**PETUNJUK TUGAS**
Tuliskan setiap istilah asing di dalam kurung yang dipakai kutipan tentang neoliberalisme untuk menyebut suatu jenis manusia, masing-masing cukup sekali.

**POTONGAN DOKUMEN**
▽

Elizabeth Martinez and Arnoldo García mengggambarkan Neo-liberalism sebagai seperangkat kebijakan ekonomi yang tersebar luas ke seluruh dunia selama 25 tahun terakhir ini, karena ‘dipaksakan’ oleh lembaga-lembaga keuangan berskala internasional seperti IMF, Bank Dunia dan yang salah satu dampak pokoknya adalah “yang kaya bertambah kaya, yang miskin bertambah miskin” Sebagai ideologi, paham neoliberalisme merasuk tidak hanya ke dalam kebijakan ekonomi negara atau antar-negara, namun juga dalam level kesadaran manusia sehari-hari, manusia adalah melulu manusia ekonomi (homo oeconomicus), bukan lagi manusia multi-dimensi seperti manusia politis / sosial (zoon politicon), manusia yang berakal-budi (animal rationale) atau yang mampu berpikir (homo sapiens) atau manusia yang terlibat dalam proses pemaknaan dalam bentuk simbol-simbol (animal symbolicum, homo significans). Dalam prakteknya, manusia homo oeconomicus memandang dan memperlakukan sesamanya sebagai “sarana untuk mencapai tujuan” (bukan “tujuan pada dirinya sendiri”) dan tujuan itu adalah keuntungan (profit) material-ekonomis. Jika neolib mencetak manusia-manusia yang seperti ini (homo oeconomicus), sudah jelas dengan sendirinya bahwa manusia menjadi egois dan hanya memikirkan kepentingan dirinya sendiri, mengumpulkan keuntungan sebanyak-banyaknya untuk dirinya sendiri, dan kalaupun ada orang lain, orang lain itu diperalatnya untuk memenuhi kebutuhannya sendiri (di mana kebutuhan-kebutuhan itu tidak akan pernah tercukupi selama manusia masih tinggal di dunia ini). Hidup bersama dalam masyarakat dan kebaikan bersama (bonum communae), hidup yang saling menopang dan menolong, yang kuat / lebih cukup membantu yang lemah dan berkekurangan, lalu menjadi terancam, untuk tidak mengatakan “punah”.

△

**ENTRI HASIL EKSTRAKSI**
▽

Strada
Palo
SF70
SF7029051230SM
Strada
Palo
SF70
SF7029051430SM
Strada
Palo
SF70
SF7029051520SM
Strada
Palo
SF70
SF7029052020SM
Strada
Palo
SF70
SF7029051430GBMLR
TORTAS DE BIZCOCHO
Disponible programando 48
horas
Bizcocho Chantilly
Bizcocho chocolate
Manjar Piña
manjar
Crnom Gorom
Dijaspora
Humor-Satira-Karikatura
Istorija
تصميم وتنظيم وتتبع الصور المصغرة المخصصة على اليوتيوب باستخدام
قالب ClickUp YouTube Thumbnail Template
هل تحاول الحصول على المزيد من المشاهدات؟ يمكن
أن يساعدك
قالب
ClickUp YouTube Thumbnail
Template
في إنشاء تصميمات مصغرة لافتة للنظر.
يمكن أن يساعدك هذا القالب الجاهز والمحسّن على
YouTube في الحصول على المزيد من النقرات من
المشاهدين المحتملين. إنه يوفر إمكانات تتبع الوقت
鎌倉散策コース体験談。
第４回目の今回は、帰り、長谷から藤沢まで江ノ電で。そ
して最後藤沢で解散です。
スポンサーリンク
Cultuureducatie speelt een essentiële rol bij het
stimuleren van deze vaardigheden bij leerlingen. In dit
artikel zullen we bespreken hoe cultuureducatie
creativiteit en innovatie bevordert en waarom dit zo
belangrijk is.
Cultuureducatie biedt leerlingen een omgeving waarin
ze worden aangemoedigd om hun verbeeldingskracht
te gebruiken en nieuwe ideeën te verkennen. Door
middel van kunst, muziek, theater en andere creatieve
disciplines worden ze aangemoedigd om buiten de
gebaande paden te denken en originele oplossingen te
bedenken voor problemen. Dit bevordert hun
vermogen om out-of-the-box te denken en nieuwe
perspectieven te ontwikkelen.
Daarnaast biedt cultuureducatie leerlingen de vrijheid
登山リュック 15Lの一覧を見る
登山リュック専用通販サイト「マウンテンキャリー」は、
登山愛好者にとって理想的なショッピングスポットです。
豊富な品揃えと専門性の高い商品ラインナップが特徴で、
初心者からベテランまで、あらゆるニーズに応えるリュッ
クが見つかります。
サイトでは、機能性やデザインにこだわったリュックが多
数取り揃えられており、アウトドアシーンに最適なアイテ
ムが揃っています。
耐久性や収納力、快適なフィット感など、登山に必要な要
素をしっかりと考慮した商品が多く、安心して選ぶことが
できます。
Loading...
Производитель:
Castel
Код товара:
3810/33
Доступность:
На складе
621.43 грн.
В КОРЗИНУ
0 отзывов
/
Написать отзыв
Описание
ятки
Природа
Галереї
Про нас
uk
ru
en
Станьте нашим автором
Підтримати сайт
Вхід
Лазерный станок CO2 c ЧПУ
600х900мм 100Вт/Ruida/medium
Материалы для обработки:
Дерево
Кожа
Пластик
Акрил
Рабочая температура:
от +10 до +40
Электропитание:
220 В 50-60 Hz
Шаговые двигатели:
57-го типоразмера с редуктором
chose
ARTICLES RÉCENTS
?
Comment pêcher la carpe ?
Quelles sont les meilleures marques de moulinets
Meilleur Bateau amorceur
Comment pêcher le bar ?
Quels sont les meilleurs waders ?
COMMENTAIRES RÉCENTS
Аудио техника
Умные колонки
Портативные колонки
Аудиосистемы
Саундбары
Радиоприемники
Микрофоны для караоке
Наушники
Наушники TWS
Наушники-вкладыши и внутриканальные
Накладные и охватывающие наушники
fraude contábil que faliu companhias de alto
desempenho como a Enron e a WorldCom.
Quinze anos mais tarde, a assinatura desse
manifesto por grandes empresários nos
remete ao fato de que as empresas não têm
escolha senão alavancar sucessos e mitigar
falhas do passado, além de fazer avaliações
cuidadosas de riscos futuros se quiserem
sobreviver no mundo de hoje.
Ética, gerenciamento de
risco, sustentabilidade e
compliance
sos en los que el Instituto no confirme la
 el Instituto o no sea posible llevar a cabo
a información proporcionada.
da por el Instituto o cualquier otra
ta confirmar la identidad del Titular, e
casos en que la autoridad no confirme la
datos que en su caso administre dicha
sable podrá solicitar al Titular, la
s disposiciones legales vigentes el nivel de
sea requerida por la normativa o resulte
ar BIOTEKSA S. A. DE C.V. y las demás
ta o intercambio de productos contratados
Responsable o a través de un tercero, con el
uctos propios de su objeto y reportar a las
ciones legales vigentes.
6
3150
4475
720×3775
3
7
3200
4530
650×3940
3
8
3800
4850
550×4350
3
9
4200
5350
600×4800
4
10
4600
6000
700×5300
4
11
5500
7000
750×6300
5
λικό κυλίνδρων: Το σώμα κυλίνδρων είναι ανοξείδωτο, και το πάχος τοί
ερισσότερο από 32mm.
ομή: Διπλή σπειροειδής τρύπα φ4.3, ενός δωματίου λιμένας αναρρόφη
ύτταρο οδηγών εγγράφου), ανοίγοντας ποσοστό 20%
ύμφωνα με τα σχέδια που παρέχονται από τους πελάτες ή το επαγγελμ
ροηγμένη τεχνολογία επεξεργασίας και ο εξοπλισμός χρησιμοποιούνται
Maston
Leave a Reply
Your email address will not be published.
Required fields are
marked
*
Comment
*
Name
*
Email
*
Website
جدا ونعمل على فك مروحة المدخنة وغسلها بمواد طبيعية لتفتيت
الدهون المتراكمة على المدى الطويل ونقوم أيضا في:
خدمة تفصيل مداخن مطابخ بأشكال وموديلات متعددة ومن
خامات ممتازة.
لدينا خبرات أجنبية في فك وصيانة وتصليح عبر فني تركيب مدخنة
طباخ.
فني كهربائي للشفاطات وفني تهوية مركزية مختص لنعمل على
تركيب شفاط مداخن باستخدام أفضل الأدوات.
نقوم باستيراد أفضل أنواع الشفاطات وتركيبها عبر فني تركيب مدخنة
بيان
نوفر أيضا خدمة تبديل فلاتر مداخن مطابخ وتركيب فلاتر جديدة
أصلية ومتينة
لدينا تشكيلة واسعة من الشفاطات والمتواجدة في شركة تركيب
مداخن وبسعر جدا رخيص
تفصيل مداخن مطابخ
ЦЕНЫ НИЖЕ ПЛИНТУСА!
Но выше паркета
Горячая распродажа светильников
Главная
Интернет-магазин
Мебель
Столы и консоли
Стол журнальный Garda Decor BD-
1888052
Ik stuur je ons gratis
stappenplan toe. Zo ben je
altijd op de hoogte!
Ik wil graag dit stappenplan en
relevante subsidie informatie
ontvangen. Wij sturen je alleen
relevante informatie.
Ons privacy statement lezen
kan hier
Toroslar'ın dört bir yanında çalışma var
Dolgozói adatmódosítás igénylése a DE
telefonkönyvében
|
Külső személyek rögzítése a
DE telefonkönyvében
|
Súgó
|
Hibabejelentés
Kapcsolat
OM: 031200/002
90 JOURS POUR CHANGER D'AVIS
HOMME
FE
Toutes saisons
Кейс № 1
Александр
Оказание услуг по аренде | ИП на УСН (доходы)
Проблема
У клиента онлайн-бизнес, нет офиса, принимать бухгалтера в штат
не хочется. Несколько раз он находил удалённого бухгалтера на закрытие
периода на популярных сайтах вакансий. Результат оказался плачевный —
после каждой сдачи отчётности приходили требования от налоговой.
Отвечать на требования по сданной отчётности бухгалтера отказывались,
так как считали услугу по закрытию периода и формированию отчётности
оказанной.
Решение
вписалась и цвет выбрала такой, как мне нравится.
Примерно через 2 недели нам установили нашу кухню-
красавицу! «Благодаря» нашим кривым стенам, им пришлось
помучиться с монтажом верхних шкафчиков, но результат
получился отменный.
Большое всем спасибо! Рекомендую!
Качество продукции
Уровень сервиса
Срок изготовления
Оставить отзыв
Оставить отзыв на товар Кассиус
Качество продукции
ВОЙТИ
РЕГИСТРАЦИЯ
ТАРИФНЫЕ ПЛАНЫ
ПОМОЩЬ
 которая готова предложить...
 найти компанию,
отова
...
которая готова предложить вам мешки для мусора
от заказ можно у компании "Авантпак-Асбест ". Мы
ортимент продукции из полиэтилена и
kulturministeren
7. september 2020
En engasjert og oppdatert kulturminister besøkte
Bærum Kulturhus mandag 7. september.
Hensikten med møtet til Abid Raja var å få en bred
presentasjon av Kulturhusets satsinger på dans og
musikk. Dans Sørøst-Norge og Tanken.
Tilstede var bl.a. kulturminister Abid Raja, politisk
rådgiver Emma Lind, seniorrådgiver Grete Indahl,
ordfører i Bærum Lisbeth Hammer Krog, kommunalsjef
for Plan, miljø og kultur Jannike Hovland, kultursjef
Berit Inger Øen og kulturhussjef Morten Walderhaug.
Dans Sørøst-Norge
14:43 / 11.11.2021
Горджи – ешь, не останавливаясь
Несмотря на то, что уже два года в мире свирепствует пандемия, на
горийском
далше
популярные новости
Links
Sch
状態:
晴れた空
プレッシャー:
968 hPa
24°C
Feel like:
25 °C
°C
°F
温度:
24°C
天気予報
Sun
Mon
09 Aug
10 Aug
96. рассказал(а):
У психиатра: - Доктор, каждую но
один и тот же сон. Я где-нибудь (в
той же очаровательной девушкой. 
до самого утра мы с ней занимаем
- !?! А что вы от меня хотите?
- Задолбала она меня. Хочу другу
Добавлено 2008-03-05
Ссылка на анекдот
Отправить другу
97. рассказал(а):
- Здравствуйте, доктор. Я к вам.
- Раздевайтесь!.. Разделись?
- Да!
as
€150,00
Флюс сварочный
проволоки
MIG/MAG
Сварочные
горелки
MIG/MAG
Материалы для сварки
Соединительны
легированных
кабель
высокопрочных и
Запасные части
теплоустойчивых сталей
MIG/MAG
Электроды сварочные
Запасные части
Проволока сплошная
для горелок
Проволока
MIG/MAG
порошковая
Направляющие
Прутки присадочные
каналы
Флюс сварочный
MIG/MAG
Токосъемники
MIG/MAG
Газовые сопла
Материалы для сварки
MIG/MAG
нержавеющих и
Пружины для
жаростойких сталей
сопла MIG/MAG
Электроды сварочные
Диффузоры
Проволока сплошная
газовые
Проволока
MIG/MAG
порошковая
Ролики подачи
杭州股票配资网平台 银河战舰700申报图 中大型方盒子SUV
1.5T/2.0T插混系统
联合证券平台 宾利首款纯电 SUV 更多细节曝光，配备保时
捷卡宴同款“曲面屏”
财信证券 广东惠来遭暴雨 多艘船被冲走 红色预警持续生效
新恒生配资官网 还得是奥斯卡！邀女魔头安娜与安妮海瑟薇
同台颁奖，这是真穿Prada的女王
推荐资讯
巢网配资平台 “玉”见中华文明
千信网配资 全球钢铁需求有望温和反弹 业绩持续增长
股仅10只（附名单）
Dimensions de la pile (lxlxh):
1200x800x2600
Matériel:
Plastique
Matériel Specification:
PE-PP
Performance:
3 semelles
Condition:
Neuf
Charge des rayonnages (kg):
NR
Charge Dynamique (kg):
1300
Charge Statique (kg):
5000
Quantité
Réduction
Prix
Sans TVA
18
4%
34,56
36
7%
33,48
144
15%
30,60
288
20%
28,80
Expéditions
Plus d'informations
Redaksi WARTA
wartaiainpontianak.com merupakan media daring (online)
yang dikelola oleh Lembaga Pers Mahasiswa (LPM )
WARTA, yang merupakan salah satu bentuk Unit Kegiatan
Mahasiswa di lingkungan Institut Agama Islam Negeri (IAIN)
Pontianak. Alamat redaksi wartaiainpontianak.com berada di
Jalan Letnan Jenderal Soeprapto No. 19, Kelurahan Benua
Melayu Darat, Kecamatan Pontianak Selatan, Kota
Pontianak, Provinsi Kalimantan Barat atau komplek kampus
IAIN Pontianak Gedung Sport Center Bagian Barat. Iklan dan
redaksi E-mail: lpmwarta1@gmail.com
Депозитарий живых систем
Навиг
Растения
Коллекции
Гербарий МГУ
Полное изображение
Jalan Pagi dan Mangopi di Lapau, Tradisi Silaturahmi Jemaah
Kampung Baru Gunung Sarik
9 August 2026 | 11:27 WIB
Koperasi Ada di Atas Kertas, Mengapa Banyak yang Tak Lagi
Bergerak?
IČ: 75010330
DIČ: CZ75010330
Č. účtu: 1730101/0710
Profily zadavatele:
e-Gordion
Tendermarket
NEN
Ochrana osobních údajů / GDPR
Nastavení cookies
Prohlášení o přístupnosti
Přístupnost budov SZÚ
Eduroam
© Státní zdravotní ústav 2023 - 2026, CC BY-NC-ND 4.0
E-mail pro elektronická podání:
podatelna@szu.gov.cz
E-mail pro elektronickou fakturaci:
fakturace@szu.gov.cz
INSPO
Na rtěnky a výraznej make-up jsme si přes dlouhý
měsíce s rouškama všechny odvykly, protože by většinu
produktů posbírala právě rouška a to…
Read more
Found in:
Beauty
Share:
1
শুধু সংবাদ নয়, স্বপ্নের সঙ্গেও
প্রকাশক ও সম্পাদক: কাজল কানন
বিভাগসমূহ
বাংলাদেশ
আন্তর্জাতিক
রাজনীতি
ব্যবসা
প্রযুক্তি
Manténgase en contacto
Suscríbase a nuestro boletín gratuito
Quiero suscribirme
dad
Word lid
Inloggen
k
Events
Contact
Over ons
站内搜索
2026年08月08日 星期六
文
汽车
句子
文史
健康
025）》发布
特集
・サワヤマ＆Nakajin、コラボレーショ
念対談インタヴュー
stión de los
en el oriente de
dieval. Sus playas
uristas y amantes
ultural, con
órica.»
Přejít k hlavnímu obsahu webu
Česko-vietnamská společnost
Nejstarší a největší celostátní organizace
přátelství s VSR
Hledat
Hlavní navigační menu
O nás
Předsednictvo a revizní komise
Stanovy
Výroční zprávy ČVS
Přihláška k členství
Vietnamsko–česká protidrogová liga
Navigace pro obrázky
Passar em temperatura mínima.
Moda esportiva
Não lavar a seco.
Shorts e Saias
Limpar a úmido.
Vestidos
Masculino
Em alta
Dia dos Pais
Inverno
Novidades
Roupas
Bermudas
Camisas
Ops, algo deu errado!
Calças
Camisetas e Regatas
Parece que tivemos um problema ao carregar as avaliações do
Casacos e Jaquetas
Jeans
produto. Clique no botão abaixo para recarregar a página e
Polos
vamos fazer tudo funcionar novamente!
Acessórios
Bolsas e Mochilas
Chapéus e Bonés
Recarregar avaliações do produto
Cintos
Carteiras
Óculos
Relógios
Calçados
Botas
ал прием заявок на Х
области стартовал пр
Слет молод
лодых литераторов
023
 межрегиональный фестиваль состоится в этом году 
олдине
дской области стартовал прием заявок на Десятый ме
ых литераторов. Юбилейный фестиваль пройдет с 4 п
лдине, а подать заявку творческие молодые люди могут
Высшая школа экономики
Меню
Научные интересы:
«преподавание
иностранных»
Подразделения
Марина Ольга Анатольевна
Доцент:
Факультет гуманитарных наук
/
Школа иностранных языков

△

**JAWABAN TUGAS**
homo oeconomicus, zoon politicon, animal rationale, homo sapiens, animal symbolicum, homo significans